Refueling equipment interlocks restrict the operation of the refueling equipment or the withdrawal of control rods to reinforce unit procedures that prevent the reactor from potentially achieving criticality during refueling. The refueling interlock circuitry senses the conditions of the refueling equipment and the control rods. Depending on the sensed conditions, interlocks are actuated to prevent the operation of the refueling equipment or the withdrawal of control rods.

The disconnection of the RPIS PIPs did not result in any damage to safety related equipment, offsite radiological releases, or personnel injuries. The Control Rod Drive Pumps had been stopped, thus preventing any potential control rod movement by removing the motive force. The control rods were therefore effectively hydraulically disarmed but not as suggested by the Tech Spec Bases 3.9.4 by closing the drive water and exhaust water isolation valves. Even though this condition was contrary to Tech Spec requirements, no change in reactivity resulted and no movement of the control rods occurred. Based on this information this reported condition had very low safety significance.

CORRECTIVE ACTIONS

Immediately following the event fuel movement was halted and the PIPS were installed. Qualifications were withdrawn for the personnel involved and a "stand down" was held with the Operations department where emphasis was stated on the importance of remaining in assigned roles.
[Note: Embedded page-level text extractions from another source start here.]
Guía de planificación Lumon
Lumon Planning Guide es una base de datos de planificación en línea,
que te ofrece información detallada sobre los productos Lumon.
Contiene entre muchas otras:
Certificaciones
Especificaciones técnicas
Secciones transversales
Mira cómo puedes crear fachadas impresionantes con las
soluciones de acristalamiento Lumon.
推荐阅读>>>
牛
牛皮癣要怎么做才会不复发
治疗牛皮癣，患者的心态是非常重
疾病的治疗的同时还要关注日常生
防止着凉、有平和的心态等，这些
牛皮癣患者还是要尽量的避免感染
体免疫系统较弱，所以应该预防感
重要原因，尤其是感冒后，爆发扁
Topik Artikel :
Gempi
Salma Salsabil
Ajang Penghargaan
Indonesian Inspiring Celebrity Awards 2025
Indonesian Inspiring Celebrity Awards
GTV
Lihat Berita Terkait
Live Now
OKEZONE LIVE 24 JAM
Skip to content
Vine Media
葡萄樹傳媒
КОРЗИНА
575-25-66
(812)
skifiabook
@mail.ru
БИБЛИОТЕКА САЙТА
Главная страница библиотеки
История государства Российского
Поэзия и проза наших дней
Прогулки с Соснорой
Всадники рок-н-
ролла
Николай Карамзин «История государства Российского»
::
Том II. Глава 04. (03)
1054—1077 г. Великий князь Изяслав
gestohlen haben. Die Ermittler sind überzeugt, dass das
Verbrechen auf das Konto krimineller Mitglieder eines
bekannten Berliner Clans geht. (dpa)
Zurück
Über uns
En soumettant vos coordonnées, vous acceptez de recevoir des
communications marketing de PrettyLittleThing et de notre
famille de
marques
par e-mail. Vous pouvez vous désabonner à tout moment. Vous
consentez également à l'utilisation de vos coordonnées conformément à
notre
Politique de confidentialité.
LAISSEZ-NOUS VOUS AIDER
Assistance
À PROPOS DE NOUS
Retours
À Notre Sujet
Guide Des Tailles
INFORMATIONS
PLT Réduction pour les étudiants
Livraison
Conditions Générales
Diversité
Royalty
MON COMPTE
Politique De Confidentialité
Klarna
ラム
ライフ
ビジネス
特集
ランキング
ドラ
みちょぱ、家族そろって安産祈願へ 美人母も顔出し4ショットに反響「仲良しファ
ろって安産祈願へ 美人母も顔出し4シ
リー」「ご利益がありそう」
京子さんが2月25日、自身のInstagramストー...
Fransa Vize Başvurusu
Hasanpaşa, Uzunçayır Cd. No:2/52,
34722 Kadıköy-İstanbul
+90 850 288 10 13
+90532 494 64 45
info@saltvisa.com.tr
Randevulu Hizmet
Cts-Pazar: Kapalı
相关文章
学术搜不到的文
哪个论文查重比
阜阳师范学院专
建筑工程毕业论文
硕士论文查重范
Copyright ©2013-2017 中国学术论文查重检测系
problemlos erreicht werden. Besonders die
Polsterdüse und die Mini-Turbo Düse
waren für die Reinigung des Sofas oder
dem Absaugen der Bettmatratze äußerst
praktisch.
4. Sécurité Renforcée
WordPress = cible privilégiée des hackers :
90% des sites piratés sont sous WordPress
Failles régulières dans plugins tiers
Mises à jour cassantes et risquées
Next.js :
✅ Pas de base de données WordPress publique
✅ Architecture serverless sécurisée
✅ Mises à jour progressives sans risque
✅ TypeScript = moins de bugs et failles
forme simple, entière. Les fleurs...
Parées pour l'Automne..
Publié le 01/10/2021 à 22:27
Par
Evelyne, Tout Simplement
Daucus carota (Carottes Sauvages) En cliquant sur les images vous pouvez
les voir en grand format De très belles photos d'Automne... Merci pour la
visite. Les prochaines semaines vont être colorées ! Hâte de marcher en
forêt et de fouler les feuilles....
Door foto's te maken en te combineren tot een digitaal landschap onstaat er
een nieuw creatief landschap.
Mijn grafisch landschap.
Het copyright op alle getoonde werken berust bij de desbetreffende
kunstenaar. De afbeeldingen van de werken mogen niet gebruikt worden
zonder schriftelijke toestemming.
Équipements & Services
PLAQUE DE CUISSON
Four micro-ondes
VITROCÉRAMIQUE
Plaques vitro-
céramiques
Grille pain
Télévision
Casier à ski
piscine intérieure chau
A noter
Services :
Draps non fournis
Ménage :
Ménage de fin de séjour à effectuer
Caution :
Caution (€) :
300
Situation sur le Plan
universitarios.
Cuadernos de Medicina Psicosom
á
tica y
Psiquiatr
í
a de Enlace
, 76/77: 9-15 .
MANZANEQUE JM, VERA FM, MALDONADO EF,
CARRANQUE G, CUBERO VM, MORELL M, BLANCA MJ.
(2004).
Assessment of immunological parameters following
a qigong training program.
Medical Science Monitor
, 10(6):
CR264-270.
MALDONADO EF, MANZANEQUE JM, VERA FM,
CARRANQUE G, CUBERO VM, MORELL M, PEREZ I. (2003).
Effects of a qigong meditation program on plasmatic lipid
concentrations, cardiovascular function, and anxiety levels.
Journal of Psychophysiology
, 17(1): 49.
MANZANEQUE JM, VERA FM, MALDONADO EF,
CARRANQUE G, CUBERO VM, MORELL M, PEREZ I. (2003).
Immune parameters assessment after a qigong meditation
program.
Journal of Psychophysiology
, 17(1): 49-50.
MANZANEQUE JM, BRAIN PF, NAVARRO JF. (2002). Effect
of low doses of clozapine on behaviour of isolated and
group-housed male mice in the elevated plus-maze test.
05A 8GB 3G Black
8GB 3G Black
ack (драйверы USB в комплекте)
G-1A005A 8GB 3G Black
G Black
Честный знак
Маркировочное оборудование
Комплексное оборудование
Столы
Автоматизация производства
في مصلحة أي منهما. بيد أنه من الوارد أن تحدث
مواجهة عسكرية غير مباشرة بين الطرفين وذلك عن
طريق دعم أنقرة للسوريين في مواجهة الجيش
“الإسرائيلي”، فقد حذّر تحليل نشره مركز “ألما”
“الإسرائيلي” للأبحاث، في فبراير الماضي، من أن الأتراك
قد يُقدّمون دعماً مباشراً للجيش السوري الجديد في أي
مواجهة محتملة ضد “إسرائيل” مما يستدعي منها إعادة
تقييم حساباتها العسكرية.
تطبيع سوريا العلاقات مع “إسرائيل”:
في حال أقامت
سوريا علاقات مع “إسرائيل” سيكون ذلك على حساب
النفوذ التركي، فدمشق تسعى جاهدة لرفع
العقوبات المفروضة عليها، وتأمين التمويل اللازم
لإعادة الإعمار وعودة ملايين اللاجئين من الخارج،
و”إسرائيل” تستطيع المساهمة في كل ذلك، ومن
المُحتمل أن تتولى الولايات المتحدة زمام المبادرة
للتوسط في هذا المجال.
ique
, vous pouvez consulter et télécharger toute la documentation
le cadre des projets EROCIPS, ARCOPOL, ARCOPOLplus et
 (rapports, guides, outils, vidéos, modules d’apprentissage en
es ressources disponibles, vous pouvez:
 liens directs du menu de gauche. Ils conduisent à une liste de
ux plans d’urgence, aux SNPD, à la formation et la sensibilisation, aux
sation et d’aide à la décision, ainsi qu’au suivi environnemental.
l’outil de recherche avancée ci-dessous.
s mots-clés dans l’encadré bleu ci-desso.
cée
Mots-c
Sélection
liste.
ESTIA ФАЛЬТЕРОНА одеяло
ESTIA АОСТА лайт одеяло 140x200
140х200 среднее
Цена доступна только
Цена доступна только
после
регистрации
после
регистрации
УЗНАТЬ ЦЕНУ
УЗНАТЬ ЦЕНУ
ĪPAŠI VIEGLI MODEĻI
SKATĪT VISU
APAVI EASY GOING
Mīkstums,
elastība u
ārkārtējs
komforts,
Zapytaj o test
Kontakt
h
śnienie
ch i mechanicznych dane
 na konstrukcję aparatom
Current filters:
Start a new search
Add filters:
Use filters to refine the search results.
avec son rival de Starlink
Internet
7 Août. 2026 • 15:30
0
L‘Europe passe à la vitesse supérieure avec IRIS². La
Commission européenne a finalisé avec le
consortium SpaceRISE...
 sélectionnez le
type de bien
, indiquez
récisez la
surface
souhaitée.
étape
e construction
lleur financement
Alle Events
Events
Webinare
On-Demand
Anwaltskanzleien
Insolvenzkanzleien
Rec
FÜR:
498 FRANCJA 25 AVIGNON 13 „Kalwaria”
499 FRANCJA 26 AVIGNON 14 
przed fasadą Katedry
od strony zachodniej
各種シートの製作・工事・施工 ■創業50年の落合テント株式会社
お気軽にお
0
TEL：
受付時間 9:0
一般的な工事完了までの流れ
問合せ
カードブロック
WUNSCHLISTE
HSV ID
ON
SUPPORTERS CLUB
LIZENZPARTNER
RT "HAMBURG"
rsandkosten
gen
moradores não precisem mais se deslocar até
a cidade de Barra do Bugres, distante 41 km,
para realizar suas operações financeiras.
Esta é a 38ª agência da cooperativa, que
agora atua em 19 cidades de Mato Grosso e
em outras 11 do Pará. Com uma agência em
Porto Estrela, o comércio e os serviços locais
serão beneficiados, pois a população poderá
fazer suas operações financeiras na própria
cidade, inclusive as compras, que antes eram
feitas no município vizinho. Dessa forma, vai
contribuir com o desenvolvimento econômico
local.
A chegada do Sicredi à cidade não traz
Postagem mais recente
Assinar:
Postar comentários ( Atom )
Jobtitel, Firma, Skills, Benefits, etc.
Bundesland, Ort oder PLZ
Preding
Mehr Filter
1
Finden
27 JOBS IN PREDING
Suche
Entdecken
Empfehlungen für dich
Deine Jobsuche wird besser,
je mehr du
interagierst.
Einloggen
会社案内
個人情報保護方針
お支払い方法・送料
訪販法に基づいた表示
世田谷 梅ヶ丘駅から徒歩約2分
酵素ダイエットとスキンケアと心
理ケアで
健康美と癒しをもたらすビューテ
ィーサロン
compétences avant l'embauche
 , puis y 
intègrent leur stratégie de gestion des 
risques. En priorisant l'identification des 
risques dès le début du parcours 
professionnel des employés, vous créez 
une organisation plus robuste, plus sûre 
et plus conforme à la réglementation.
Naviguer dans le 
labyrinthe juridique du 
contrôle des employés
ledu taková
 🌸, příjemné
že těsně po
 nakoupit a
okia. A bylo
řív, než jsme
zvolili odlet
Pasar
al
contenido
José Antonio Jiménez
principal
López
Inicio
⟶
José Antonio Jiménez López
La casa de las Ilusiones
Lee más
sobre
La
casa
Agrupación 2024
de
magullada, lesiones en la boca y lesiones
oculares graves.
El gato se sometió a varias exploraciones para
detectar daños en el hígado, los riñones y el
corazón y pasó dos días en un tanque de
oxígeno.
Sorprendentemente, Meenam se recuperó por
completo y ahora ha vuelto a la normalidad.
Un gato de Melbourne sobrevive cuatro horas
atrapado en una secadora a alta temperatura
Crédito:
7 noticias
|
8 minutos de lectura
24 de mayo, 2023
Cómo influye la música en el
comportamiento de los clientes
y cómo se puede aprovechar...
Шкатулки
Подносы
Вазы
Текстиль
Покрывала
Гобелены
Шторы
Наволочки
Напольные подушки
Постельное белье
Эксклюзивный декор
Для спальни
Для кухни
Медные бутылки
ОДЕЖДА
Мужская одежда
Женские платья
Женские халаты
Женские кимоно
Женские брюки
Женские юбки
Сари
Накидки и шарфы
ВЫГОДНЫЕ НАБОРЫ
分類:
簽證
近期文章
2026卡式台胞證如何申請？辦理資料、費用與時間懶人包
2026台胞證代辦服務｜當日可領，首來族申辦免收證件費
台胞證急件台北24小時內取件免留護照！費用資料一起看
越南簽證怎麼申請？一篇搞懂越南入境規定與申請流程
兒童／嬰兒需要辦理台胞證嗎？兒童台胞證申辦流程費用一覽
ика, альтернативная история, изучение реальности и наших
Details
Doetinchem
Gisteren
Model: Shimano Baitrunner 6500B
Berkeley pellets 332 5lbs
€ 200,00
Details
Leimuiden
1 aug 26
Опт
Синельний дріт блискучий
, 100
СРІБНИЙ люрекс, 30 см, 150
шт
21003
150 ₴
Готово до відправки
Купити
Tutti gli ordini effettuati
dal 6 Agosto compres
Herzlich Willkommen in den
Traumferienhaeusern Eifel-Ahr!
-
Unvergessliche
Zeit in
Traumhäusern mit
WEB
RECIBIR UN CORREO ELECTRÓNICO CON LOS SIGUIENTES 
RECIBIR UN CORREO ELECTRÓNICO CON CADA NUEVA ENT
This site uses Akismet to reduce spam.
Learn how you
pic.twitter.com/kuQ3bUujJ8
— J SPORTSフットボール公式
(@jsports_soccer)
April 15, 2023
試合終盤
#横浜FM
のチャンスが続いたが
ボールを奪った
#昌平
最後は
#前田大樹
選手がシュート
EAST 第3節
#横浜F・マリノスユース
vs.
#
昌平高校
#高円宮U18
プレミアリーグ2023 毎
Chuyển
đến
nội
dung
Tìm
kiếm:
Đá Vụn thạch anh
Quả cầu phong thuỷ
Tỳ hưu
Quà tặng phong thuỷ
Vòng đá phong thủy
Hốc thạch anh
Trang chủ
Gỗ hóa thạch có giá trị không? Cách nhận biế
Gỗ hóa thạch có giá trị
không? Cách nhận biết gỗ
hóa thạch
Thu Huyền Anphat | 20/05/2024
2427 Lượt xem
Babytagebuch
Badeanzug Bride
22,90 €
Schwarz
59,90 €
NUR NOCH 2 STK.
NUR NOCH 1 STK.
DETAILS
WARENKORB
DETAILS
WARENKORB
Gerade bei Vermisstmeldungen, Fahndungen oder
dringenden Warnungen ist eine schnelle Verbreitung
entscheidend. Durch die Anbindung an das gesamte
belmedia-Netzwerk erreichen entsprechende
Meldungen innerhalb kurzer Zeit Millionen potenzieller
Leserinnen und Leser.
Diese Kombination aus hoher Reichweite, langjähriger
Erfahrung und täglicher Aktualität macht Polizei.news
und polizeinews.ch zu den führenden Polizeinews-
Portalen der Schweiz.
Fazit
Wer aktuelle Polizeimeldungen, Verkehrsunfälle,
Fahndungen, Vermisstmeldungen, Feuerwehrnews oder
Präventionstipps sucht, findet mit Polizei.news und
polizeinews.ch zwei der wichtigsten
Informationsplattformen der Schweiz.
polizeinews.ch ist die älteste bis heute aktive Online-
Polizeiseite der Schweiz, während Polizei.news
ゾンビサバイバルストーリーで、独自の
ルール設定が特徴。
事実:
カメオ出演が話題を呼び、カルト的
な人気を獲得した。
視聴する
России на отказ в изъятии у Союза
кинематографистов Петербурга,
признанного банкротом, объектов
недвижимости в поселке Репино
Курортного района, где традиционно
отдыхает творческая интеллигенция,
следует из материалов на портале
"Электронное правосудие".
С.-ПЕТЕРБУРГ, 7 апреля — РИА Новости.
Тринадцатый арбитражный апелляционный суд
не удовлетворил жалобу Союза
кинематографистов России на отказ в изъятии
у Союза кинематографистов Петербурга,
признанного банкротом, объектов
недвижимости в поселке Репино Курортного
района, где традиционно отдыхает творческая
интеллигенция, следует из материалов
Operations training will be presented using this event as operating experience during license training prior to the next refueling outage. Special focus will be placed on the technical specifications that apply during this evolution, the importance of staying within roles, and avoidance of making decisions driven by schedule concerns. Operations training will also perform specific pre-outage training on non-routine tasks (including control rod manipulations and fuel removal) prior to the next refueling outage.

ADDITIONAL INFORMATION

Other Systems Affected: None.

Failed Components Information: None.

Commitment Information: This report does not created any new licensing commitments.

Previous Similar Events:

On 2/25/2012, with the unit in Mode 5 for refueling, the "full-in" indication for Control Rod (CR) 22-27 was noted to be inoperable, and a required action statement (RAS) for TS 3.9.4 was entered. In accordance with the RAS the control room staff visually verified that the CR was fully inserted, action was taken to electrically disarm the associated CR drive, and a tag-out was conducted as part of the disarming action. A modified probe buffer card was installed to bypass the "full-in" indication signal in order to remove the rod block. Notation of the use of the modified probe buffer card was added to an existing TS RAS to track its installation and loss of the RPIS indication. At 2121 EST on 2/28/2012, the tag- out described above was cleared (i.e., removed) without removing the modified probe buffer card and without performing a functional test of the "full-in" indication prior to moving fuel in the reactor vessel. Fuel movement occurred from the time the tag-out was removed until 0817 EST on 3/212012 when the error was discovered; resulting in a condition prohibited by TS for CR position indication. The cause of this event was attributed to less than adequate procedural controls and the failure of involved personnel to effectively "self-check" as a human error prevention technique. A procedure change was implemented to require the shift supervisor to sign a tag-out if used to comply with a TS requirement. Because the lack of a tagout was cited in the 2016 event, the corrective actions from the 2012 event would not be expected to have prevented the condition reported in this LER.